I can't really imagine a RangeImpl for slices, so a Sized bound should not really be a restriction. Thank you, 20 more errors and I will start to get a feeling for traits :smile:. Will add a commit tomorrow.

pitdicker commented 6 years ago

I think this is ready now

dhardy commented 6 years ago

Great, thanks!

I'm going to assume that the sampling is correct; I glanced over the code but there's so many routines just for ranges now; then there are all the other distributions. I'm thinking an external tool to plot 10'000+ samples for visual inspection might be useful, plus some "synthetic tests" (checking a few inputs produce the expected values).

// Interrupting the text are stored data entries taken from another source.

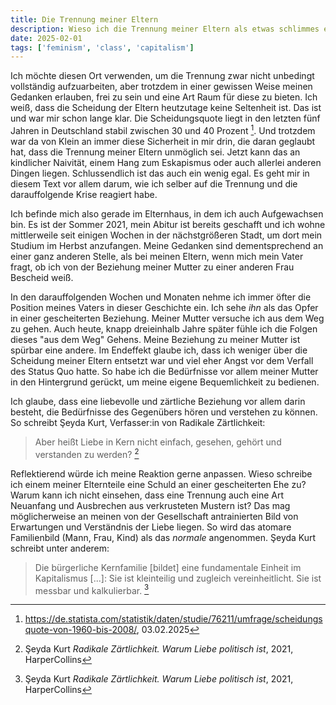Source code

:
 ```yaml
---
title: Die Trennung meiner Eltern
description: Wieso ich die Trennung meiner Eltern als etwas schlimmes empfand und warum ich vor allem auf meine Mutter sauer war.
date: 2025-02-01
tags: ['feminism', 'class', 'capitalism']
---
```


Ich möchte diesen Ort verwenden, um die Trennung zwar nicht unbedingt 
vollständig aufzuarbeiten, aber trotzdem in einer gewissen Weise meinen
Gedanken erlauben, frei zu sein und eine Art Raum für diese zu bieten.
Ich weiß, dass die Scheidung der Eltern heutzutage keine Seltenheit ist.
Das ist und war mir schon lange klar. Die Scheidungsquote liegt in den letzten
fünf Jahren in Deutschland stabil zwischen 30 und 40 Prozent [^1].
Und trotzdem war da von Klein an immer diese Sicherheit in mir drin, die daran
geglaubt hat, dass die Trennung meiner Eltern unmöglich sei. Jetzt kann das
an kindlicher Naivität, einem Hang zum Eskapismus oder auch allerlei anderen
Dingen liegen. Schlussendlich ist das auch ein wenig egal. Es geht mir in diesem Text vor allem
darum, wie ich selber auf die Trennung und die darauffolgende Krise reagiert habe.

Ich befinde mich also gerade im Elternhaus, in dem ich auch Aufgewachsen bin. Es ist 
der Sommer 2021, mein Abitur ist bereits geschafft und ich wohne mittlerweile seit einigen
Wochen in der nächstgrößeren Stadt, um dort mein Studium im Herbst anzufangen.
Meine Gedanken sind dementsprechend an einer ganz anderen Stelle, als bei meinen
Eltern, wenn mich mein Vater fragt, ob ich von der Beziehung meiner Mutter zu einer
anderen Frau Bescheid weiß. 

In den darauffolgenden Wochen und Monaten nehme ich immer öfter die
Position meines Vaters in dieser Geschichte ein. Ich sehe *ihn* als das Opfer
in einer gescheiterten Beziehung. Meiner Mutter versuche ich aus dem Weg zu gehen. 
Auch heute, knapp dreieinhalb Jahre später fühle ich die Folgen dieses "aus dem 
Weg" Gehens. Meine Beziehung zu meiner Mutter ist spürbar eine andere.
Im Endeffekt glaube ich, dass ich weniger über die Scheidung meiner Eltern 
entsetzt war und viel eher Angst vor dem Verfall des Status Quo hatte. 
So habe ich die Bedürfnisse vor allem meiner Mutter in den Hintergrund gerückt,
um meine eigene Bequemlichkeit zu bedienen.

Ich glaube, dass eine liebevolle und zärtliche Beziehung vor allem darin 
besteht, die Bedürfnisse des Gegenübers hören und verstehen zu können. So schreibt 
Şeyda Kurt, Verfasser:in von Radikale Zärtlichkeit:

>Aber heißt Liebe in Kern nicht einfach, gesehen, gehört und verstanden zu werden? [^2]

Reflektierend würde ich meine Reaktion gerne anpassen. Wieso schreibe ich einem meiner
Elternteile eine Schuld an einer gescheiterten Ehe zu? Warum kann ich nicht einsehen,
dass eine Trennung auch eine Art Neuanfang und Ausbrechen aus verkrusteten
Mustern ist? Das mag möglicherweise an meinen von der Gesellschaft antrainierten 
Bild von Erwartungen und Verständnis der Liebe liegen. So wird das atomare
Familienbild (Mann, Frau, Kind) als das *normale* angenommen. Şeyda Kurt schreibt unter
anderem:

>Die bürgerliche Kernfamilie [bildet] eine fundamentale Einheit im Kapitalismus [...]:
>Sie ist kleinteilig und zugleich vereinheitlicht. Sie ist messbar und kalkulierbar. [^2]

[^1]: https://de.statista.com/statistik/daten/studie/76211/umfrage/scheidungsquote-von-1960-bis-2008/, 03.02.2025
[^2]: Şeyda Kurt *Radikale Zärtlichkeit. Warum Liebe politisch ist*, 2021, HarperCollins
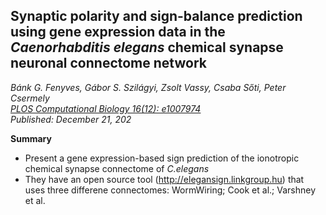 ## Synaptic polarity and sign-balance prediction using gene expression data in the _Caenorhabditis elegans_ chemical synapse neuronal connectome network

_Bánk G. Fenyves, Gábor S. Szilágyi, Zsolt Vassy, Csaba Sőti, Peter Csermely<br>
 *[PLOS Computational Biology 16(12): e1007974](https://doi.org/10.1371/journal.pcbi.1007974)*<br>
Published: December 21, 202_

**Summary**
- Present a gene expression-based sign prediction of the ionotropic chemical synapse connectome of _C.elegans_
- They have an open source tool (http://elegansign.linkgroup.hu) that uses three differene connectomes: WormWiring; Cook et al.; Varshney et al.
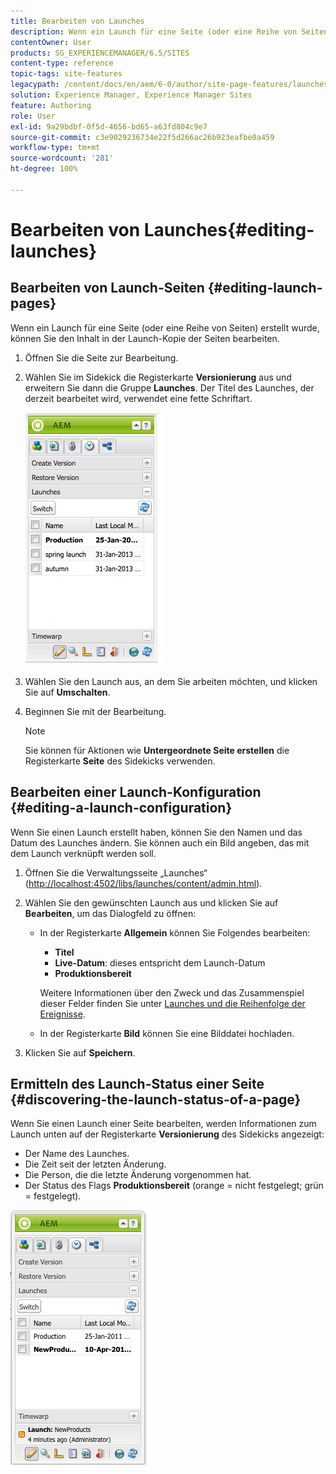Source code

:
 ```yaml
---
title: Bearbeiten von Launches
description: Wenn ein Launch für eine Seite (oder eine Reihe von Seiten) erstellt wurde, können Sie den Inhalt in der Launch-Kopie der Seiten bearbeiten.
contentOwner: User
products: SG_EXPERIENCEMANAGER/6.5/SITES
content-type: reference
topic-tags: site-features
legacypath: /content/docs/en/aem/6-0/author/site-page-features/launches
solution: Experience Manager, Experience Manager Sites
feature: Authoring
role: User
exl-id: 9a29bdbf-0f5d-4656-bd65-a63fd804c9e7
source-git-commit: c3e9029236734e22f5d266ac26b923eafbe0a459
workflow-type: tm+mt
source-wordcount: '281'
ht-degree: 100%

---
```


# Bearbeiten von Launches{#editing-launches}

## Bearbeiten von Launch-Seiten {#editing-launch-pages}

Wenn ein Launch für eine Seite (oder eine Reihe von Seiten) erstellt wurde, können Sie den Inhalt in der Launch-Kopie der Seiten bearbeiten.

1. Öffnen Sie die Seite zur Bearbeitung.
1. Wählen Sie im Sidekick die Registerkarte **Versionierung** aus und erweitern Sie dann die Gruppe **Launches**. Der Titel des Launches, der derzeit bearbeitet wird, verwendet eine fette Schriftart.

   ![chlimage_1-13](assets/chlimage_1-13.jpeg)

1. Wählen Sie den Launch aus, an dem Sie arbeiten möchten, und klicken Sie auf **Umschalten**.
1. Beginnen Sie mit der Bearbeitung.

   >[!NOTE]
   >
   >Sie können für Aktionen wie **Untergeordnete Seite erstellen** die Registerkarte **Seite** des Sidekicks verwenden.

## Bearbeiten einer Launch-Konfiguration {#editing-a-launch-configuration}

Wenn Sie einen Launch erstellt haben, können Sie den Namen und das Datum des Launches ändern. Sie können auch ein Bild angeben, das mit dem Launch verknüpft werden soll.

1. Öffnen Sie die Verwaltungsseite „Launches“ ([http://localhost:4502/libs/launches/content/admin.html](http://localhost:4502/libs/launches/content/admin.html)).

1. Wählen Sie den gewünschten Launch aus und klicken Sie auf **Bearbeiten**, um das Dialogfeld zu öffnen:

   * In der Registerkarte **Allgemein** können Sie Folgendes bearbeiten:

      * **Titel**
      * **Live-Datum**: dieses entspricht dem Launch-Datum 
      * **Produktionsbereit**

     Weitere Informationen über den Zweck und das Zusammenspiel dieser Felder finden Sie unter [Launches und die Reihenfolge der Ereignisse](/help/sites-authoring/launches.md#launches-the-order-of-events).

   * In der Registerkarte **Bild** können Sie eine Bilddatei hochladen.

1. Klicken Sie auf **Speichern**.

## Ermitteln des Launch-Status einer Seite {#discovering-the-launch-status-of-a-page}

Wenn Sie einen Launch einer Seite bearbeiten, werden Informationen zum Launch unten auf der Registerkarte **Versionierung** des Sidekicks angezeigt:

* Der Name des Launches.
* Die Zeit seit der letzten Änderung.
* Die Person, die die letzte Änderung vorgenommen hat.
* Der Status des Flags **Produktionsbereit** (orange = nicht festgelegt; grün = festgelegt).

![chlimage_1-186](assets/chlimage_1-186.png)
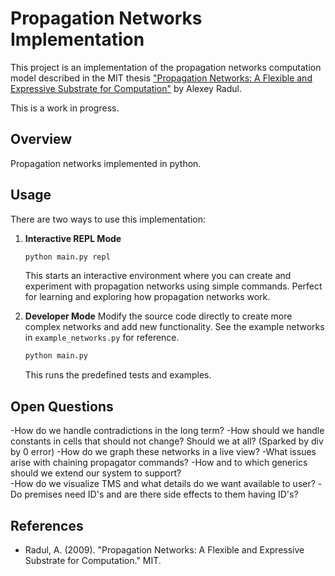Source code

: # Propagation Networks Implementation

This project is an implementation of the propagation networks computation model described in the MIT thesis ["Propagation Networks: A Flexible and Expressive Substrate for Computation"](https://dspace.mit.edu/bitstream/handle/1721.1/54635/603543210-MIT.pdf) by Alexey Radul.

This is a work in progress.

## Overview

Propagation networks implemented in python. 

## Usage

There are two ways to use this implementation:

1. **Interactive REPL Mode**
   ```bash
   python main.py repl
   ```
   This starts an interactive environment where you can create and experiment with propagation networks using simple commands. Perfect for learning and exploring how propagation networks work.

2. **Developer Mode**
   Modify the source code directly to create more complex networks and add new functionality. See the example networks in `example_networks.py` for reference.
   ```bash
   python main.py
   ```
   This runs the predefined tests and examples.

## Open Questions 
-How do we handle contradictions in the long term? 
-How should we handle constants in cells that should not change? Should we at all? (Sparked by div by 0 error) 
-How do we graph these networks in a live view? 
-What issues arise with chaining propagator commands? 
-How and to which generics should we extend our system to support?  
-How do we visualize TMS and what details do we want available to user? 
-Do premises need ID's and are there side effects to them having ID's? 

## References

- Radul, A. (2009). "Propagation Networks: A Flexible and Expressive Substrate for Computation." MIT.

pitdicker commented 6 years ago

Now that you mention it, I did not add any tests... The tests for choose cover testing if some values give plausible results, and if the values are in range.

dhardy commented 6 years ago

No, properly testing distributions would appear to be much more difficult than writing the distribution code.

pitdicker commented 6 years ago

Yes, I was thinking about that after your comment. A simple test could be to generate a lot of numbers, fill something like 256 buckets, and compare if they roughly follow the distribution. But that would only catch the worst errors. Shall I open an issue?